Party election broadcasts, as distinct from political advertising, are usually described as "free". But all this means is that the parties themselves do not pay for the time that is allocated to them. This leaves unanswered two questions:

  • Who does pay for the airtime?
  • And who pays to make the programme itself?

In practice there are two possible answers to the first question: either the broadcaster is required to provide the time for free, or the government or electoral authority will purchase the time from the broadcasting company. For public broadcasters, the answers will almost always be the first. The charter or regulations governing the public broadcaster will require them to provide this service. In some cases a similar public service obligation might exist for private broadcasting licensees. But in the latter case it is more common that a supervisory body will buy the time on the parties' behalf. This is what happens in Mexico, for example, where the Federal Electoral Institute buys and allocates 15 minutes a month of television and radio time for each party.

In some exceptional circumstances, a third party pays. In Afghanistan for the 2004 and 2005 elections, direct access production and airtime was arranged, managed and paid-for by donors.

The second question - who pays for the programme content itself - is altogether more complex. Usually, the answer is the party, although this in itself may be constrained by legal limits on campaign spending. Costs can be kept relatively low by the use of sympathetic personnel - most famously the Hollywood film directors John Schlesinger, Hugh Hudson and Mike Newell, who have made party election broadcasts for the main parties in Britain (although in each case the saving on the director's fee was probably more than offset by the high production costs).

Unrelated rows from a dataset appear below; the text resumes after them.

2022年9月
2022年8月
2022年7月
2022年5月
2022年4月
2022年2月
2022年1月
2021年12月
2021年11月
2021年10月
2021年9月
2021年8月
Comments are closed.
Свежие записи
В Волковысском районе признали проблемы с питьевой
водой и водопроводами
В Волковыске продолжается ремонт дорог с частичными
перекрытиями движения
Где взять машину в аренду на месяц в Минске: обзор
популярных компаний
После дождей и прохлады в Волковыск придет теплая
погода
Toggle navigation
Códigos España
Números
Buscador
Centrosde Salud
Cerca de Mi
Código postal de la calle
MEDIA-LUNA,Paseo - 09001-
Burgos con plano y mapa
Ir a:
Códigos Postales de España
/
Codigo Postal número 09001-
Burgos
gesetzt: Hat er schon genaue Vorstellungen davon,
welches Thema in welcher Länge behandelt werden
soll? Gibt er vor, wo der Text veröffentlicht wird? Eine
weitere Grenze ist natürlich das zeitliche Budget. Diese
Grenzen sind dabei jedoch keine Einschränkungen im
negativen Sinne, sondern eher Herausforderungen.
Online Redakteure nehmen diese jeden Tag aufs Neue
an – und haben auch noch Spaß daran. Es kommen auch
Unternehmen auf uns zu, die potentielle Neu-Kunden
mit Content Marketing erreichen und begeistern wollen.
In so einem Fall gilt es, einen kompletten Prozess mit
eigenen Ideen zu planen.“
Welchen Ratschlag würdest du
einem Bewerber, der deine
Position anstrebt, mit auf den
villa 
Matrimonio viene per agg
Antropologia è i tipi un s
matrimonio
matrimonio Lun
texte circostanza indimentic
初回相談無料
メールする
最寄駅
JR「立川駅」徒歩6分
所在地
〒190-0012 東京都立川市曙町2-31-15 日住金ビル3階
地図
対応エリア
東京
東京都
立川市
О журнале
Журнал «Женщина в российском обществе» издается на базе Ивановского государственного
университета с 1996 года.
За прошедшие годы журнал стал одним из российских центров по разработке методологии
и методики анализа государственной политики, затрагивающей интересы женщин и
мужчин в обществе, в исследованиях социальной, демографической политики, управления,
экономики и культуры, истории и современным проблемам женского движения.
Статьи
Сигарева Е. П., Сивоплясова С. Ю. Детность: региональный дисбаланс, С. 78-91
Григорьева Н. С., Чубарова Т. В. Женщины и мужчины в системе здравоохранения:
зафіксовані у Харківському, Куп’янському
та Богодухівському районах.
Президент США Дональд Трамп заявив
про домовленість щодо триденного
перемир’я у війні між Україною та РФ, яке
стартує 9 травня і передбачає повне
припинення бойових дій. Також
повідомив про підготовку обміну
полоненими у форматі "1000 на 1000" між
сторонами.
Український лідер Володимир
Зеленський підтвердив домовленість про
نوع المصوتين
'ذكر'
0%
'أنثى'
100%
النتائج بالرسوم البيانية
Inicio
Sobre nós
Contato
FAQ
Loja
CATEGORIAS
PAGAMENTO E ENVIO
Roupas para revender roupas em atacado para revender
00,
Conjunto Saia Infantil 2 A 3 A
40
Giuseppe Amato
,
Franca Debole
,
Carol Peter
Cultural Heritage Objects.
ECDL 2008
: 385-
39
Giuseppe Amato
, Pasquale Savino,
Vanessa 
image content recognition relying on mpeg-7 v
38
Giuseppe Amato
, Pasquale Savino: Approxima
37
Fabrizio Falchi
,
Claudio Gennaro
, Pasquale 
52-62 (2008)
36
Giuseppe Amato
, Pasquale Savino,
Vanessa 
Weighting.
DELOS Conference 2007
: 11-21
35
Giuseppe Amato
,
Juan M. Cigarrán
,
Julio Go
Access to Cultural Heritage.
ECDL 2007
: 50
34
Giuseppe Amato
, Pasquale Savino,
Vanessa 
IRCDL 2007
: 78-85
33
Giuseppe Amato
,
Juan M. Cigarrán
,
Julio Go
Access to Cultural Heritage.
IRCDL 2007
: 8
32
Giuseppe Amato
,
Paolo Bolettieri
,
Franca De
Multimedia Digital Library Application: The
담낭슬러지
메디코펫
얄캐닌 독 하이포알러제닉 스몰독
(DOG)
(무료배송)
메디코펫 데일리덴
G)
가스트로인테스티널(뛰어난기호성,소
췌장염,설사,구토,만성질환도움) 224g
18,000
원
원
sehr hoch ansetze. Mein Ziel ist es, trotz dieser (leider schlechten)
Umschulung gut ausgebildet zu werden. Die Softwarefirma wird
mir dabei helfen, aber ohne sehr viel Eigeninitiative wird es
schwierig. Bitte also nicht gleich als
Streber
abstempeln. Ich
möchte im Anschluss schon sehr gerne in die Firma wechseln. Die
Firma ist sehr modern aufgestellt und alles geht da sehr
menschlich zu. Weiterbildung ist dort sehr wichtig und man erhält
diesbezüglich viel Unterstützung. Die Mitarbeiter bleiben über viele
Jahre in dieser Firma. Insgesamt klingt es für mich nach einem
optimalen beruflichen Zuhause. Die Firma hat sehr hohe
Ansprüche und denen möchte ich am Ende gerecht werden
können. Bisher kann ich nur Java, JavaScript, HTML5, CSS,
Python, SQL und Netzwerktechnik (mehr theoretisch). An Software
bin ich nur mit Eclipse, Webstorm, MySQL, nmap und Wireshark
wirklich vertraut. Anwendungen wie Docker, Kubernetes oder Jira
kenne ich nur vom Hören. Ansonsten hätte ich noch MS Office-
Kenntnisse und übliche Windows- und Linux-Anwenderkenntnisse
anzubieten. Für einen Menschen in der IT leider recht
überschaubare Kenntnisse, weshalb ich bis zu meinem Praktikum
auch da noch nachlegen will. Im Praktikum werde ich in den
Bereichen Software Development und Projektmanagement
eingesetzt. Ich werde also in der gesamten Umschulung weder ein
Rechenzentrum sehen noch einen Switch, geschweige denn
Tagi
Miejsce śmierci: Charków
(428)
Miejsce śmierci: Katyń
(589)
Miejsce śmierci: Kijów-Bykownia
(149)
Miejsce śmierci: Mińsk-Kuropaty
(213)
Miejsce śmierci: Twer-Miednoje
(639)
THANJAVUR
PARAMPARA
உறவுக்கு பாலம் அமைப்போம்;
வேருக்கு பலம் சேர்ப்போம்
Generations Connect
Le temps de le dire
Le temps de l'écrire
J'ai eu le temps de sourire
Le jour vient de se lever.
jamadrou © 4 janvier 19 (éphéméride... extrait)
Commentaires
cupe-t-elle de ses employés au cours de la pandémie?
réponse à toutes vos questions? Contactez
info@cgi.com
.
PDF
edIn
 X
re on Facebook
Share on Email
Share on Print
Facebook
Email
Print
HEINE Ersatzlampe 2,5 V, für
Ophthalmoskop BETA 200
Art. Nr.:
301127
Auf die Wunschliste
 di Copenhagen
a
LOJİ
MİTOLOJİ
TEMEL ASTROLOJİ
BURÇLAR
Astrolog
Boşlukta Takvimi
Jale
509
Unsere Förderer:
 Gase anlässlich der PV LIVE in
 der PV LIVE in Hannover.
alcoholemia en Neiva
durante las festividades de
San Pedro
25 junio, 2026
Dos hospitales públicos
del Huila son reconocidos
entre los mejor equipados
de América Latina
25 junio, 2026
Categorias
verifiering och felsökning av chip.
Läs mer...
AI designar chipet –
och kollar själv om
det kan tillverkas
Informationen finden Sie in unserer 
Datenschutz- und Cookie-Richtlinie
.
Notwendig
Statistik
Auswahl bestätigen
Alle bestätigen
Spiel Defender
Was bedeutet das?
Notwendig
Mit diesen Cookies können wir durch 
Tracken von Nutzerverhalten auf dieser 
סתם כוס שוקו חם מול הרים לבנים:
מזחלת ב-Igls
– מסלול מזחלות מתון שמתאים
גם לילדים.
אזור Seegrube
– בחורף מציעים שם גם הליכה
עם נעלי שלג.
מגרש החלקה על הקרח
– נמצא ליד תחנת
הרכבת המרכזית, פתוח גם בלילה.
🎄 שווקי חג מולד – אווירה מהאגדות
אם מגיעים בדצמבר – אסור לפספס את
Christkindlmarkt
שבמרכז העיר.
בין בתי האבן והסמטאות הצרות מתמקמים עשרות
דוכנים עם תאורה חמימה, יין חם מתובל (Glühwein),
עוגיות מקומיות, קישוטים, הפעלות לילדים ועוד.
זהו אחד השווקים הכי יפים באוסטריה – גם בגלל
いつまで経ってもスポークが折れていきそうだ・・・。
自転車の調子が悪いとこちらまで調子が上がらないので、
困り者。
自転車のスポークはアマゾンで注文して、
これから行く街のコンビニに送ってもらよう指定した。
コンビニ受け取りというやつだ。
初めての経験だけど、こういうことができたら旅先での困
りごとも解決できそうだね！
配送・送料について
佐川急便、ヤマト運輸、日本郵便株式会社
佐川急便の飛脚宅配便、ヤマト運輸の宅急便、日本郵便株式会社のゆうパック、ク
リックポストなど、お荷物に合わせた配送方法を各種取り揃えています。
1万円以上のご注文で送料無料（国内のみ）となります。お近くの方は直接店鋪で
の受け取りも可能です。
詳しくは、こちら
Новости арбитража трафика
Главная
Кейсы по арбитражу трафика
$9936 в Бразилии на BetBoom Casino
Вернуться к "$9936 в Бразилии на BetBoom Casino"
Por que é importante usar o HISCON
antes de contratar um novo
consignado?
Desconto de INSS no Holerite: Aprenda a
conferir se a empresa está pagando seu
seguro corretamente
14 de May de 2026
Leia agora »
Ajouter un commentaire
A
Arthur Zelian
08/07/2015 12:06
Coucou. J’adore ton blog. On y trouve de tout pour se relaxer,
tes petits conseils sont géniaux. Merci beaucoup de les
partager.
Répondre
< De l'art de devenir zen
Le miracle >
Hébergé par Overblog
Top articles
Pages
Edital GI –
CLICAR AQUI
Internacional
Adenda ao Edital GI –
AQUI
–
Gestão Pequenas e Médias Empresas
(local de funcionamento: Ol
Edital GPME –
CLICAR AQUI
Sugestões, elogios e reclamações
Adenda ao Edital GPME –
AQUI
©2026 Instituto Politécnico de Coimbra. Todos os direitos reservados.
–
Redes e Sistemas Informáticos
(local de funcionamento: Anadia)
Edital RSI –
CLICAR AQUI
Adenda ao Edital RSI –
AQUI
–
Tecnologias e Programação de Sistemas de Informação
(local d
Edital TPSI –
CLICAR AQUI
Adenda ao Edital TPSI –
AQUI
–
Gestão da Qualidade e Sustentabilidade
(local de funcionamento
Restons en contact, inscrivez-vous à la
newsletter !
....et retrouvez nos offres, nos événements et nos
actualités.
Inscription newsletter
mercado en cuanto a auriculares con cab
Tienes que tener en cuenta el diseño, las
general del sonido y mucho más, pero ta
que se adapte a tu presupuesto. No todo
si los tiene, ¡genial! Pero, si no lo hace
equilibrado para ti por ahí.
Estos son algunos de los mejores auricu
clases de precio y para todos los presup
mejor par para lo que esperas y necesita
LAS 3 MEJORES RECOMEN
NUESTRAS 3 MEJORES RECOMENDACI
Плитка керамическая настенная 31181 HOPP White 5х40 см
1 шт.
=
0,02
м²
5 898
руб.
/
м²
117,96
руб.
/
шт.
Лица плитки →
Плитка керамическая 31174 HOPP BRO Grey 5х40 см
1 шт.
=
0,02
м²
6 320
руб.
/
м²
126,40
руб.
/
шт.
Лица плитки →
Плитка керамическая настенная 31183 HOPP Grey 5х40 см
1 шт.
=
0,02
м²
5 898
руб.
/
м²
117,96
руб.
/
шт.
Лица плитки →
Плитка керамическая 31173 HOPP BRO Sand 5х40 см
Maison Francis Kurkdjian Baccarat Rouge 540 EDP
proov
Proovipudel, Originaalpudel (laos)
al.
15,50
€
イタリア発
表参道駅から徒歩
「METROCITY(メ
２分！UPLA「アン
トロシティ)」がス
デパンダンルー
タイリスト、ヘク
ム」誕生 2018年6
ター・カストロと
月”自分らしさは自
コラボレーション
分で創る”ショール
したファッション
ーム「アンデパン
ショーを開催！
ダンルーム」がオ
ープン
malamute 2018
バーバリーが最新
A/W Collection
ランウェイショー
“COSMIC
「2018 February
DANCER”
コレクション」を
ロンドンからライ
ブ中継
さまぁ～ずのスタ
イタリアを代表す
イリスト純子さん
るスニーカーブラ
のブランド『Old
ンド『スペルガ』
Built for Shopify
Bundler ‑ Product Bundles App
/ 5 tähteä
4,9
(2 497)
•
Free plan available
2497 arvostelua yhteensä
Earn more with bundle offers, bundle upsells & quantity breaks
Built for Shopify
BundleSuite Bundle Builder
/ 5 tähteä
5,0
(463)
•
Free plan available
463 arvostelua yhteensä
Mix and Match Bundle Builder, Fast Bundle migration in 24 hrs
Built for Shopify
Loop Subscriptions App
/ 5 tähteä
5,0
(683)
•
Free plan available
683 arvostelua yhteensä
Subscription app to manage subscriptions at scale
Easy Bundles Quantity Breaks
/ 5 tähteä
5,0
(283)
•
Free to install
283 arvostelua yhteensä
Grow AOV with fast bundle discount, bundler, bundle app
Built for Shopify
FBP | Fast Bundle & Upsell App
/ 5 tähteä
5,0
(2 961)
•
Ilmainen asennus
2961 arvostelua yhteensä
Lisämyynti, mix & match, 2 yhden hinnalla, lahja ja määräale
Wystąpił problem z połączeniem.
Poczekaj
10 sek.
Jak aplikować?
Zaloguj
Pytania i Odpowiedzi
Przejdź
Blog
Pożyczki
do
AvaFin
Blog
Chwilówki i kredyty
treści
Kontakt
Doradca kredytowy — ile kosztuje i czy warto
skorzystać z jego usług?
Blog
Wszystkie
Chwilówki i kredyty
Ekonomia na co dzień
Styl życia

If the party makes its own election broadcasts, this clearly favours the richer parties.

An alternative solution is for the public broadcaster to put production facilities at the parties' disposal. This was the approach in the early days of party political broadcasts, which were studio-bound and really just an extension of the old-fashioned ministerial address to camera. It has been revived in transitional democracies where new parties are unlikely to have either the funds or expertise to produce their own broadcasts.